Coffee and Tea

Coffee Outreach

The northwest neighborhoods of Stockholm have names like Tensta and Husby and Rinkeby. And one of the most distinctive things about these neighborhoods is that they are “majority minority” communities, where most of the people don’t come from Sweden but from other countries like Syria… Iraq… Iran… Somalia… Eritrea… Ethiopia… They happen to be living in Sweden — one of the most secularized, most individualized, most “Post-Christian” cultures in the world — but the people in these communities are far more likely to claim a Muslim religious identity and a communal identity. And more likely than not, they’ve never even talked to a real Christian before.

So we wanted to pray for the people living in these neighborhoods and then trust God to provide openings for spiritual conversations. One of the ways we ended up meeting people was giving out free coffee, tea, and dates to people passing through the center of Tensta at sunset (the time when Muslims are allowed to break their Ramadan fast). It was a very mixed environment, linguistically and culturally, with an unusual police presence in the area; but it honestly felt way more “familiar” than “foreign.” Its emotional core was quite similar to our Flapjack Friday nights in Kent and the Waffle Outreach we did in Husby. And we got to have some decent conversations, though it’s hard to tell what fruit might grow from the seeds of the Good News that were scattered during our time there.

The most interesting relationship to come out of our Coffee Table Outreach was a guy who first came up to the table with a weird skittishness about him. He put three or four sugar cubes in his little paper cup and then added maybe an inch of coffee — and then he walked away. Five or ten minutes later, however, I went to throw something away in a trash can, and I saw that the guy was standing right there using the top of the trash can like a bar table. I smiled and said, “Hej,” but then returned to our table. Then a few minutes later, the guy walked back over and started talking in pretty-decent English.

He told me that he had only moved to Tensta about a month ago, from Slovakia. He moved because he wanted a change of scenery, saying that his life in Slovakia was too comfortable, too predictable (“too much power” was the way he initially phrased it). I also learned that he had grown up “Christian,” in Tunisia, but he decided to convert to Islam two years earlier. Also, it seemed, to mix things up, to try something new. And because he was attracted to the way that Muslims do community (“as one”). He kept talking about trying to challenge himself, to divest himself of power. So, I eventually asked him why.

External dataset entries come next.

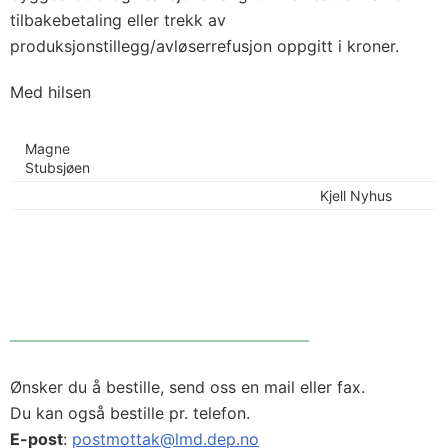
tilbakebetaling eller trekk av
produksjonstillegg/avløserrefusjon oppgitt i kroner.
Med hilsen
Magne
Stubsjøen
Kjell Nyhus
Ønsker du å bestille, send oss en mail eller fax.
Du kan også bestille pr. telefon.
E-post
:
postmottak@lmd.dep.no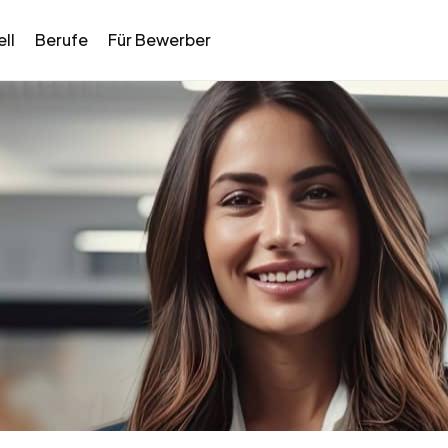
ll
Berufe
Für Bewerber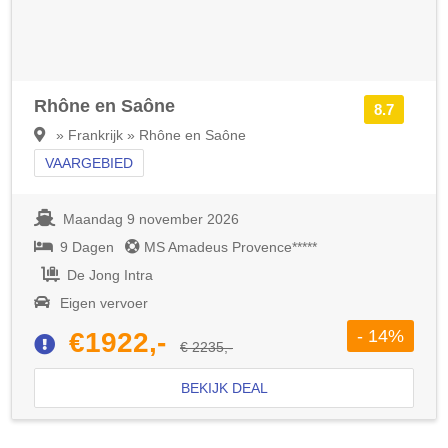
Rhône en Saône
8.7
» Frankrijk » Rhône en Saône
VAARGEBIED
Maandag 9 november 2026
9 Dagen
MS Amadeus Provence*****
De Jong Intra
Eigen vervoer
- 14%
€1922,-
€ 2235,-
BEKIJK DEAL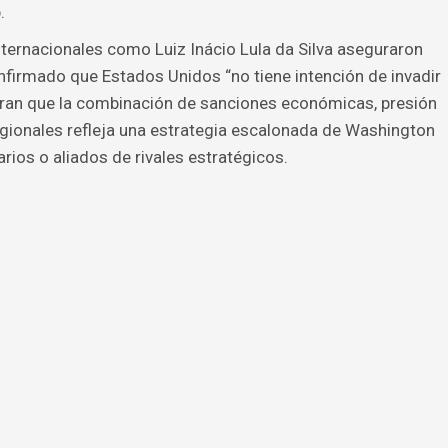
.
internacionales como Luiz Inácio Lula da Silva aseguraron
firmado que Estados Unidos “no tiene intención de invadir
eran que la combinación de sanciones económicas, presión
egionales refleja una estrategia escalonada de Washington
ios o aliados de rivales estratégicos.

“What is the purpose, or meaning, of life?”

He took a while to answer but eventually indicated that his purpose in life is to find peace. And then he asked me what I thought. And I took that as an opportunity to share the Good News of Jesus — talking about God’s design for the world (emphasizing peace), our choice to go our own way (emphasizing the human tendency towards self-centeredness), and God’s initiative to redeem us and restore the world through Jesus (again emphasizing peace).

It was encouraging to see my new friend become genuinely energized by what I was saying. He kept smiling widely and patting me on the shoulder and dapping me up, and he said he liked the way I was talking. I told him that I was going to be in Sweden for three more days and asked if he would like to meet up again. He said he would, so we found each other on Facebook and made plans to meet up again two days later.

Mall of Scandinavia with Aymen

For our follow-up meeting, I brought along one of the Kent State students named Ethan. Our new friend was at our rendezvous point before we got there (even though we were also early for our meeting time). He seemed happy to see me again and happy to meet Ethan. We eventually decided to find a place where we could sit down to talk. Our new friend decided that we should go to the Mall of Scandinavia (necessitating a metro ride followed a tram ride followed by a walk over a train platform). We talked as we traveled, but then we got to the mall and decided to stop at a bubble tea spot on the lower level (our friend insisted, even though he was fasting for Ramadan). And just like at the Coffee Table Outreach, our new friend demonstrated remarkable spiritual openness.

He seems like he’s truly seeking God — and his conversion to Islam was largely a reaction to a distasteful version of “Christianity” that he’d observed, where all kinds of money was spent on gold plating for the church building and salaries for the church leaders who seemed to only open themselves and the building up one day a week for parishioners who played the part of “Christian” on Sundays but lived every other day according to their own self-centered priorities. Ethan and I were able to empathize with his perspective but also offer an alternative perspective of Christian community from Acts 2 and our own personal experiences. Ethan shared his testimony in a way that really seemed to connect with our friend.

But then, it was time for us to return to Tensta. It’s hard to know what God will do with our new friend, but I pray that he will experience the truth of Matthew 7:8: “Everyone who asks receives what he asks for. Everyone who looks finds what he is looking for. Everyone who knocks has the door opened to him.”